Cuando abrimos una caja de bombones de esas que nos regalan y no habíamos probado nunca, no sabemos con certeza a que saben hasta que finalmente nos decidimos a ir probándolos. El momento de la elección es todo un ritual donde el raciocinio y la emoción tienen una larga disputa. Están los que eligen el bombón con la pinta más rara aun sabiendo que puede no gustarles pero que se arriesgan; los que van sobre seguro a algo que saben que les gustará fijo y luego los que por si acaso no comen el que viene envuelto, no vaya a ser que venga relleno de algo raro. Sin embargo, todo el mundo, cuando elige uno, espera que le sorprenda. Y los bombones, como todo en la vida, sorprenden para bien o para mal. Lo mismo ocurre con el diseño.
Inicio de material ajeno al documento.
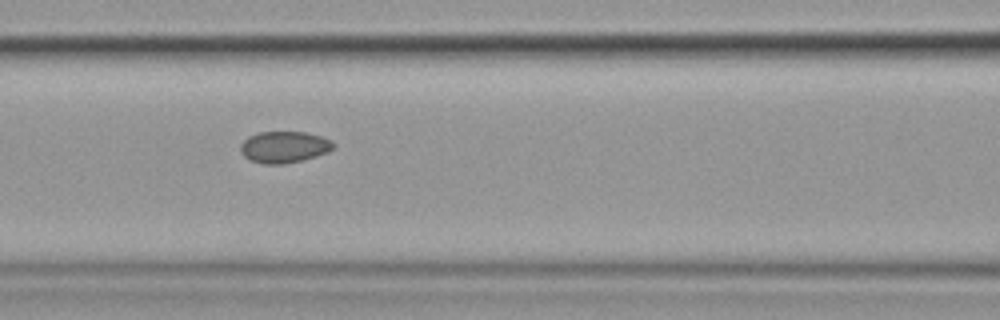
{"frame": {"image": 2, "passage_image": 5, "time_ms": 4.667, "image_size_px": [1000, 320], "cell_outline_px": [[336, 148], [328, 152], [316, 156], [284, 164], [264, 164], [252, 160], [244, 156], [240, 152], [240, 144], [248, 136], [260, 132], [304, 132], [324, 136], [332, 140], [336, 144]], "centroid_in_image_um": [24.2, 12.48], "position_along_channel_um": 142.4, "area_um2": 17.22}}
Un producto te puede sorprender gratamente cuando descubres que la mesa tiene un colgador para el bolso, o tu portátil te puede hacer enfadar cuando ves que la batería le dura 15 minutos. La sorpresa es una necesidad más de las personas, todos la buscamos, sino no iríamos ni a los parques de atracciones ni a los espectáculos de magia. Pero diseñar y conseguir que el usuario quede sorprendido (para bien) no es tan sencillo. Que un objeto consiga hacerte un guiño mientras te ayuda a resolver alguno de tus problemas o necesidades es el objetivo firme de muchos proyectos porque es innato en el consumidor buscar la novedad y experiencias un tanto inesperadas. Estas experiencias no solo van en el producto en sí mismo, sino que también pueden desarrollarse en el punto de venta, pero como complemento al producto y no como un disfraz que cubre un diseño vacío.
Arrancar una sonrisa a alguien que use tu producto o solucionarle un problema de un modo ingenioso que él no se esperaba es todo un reto.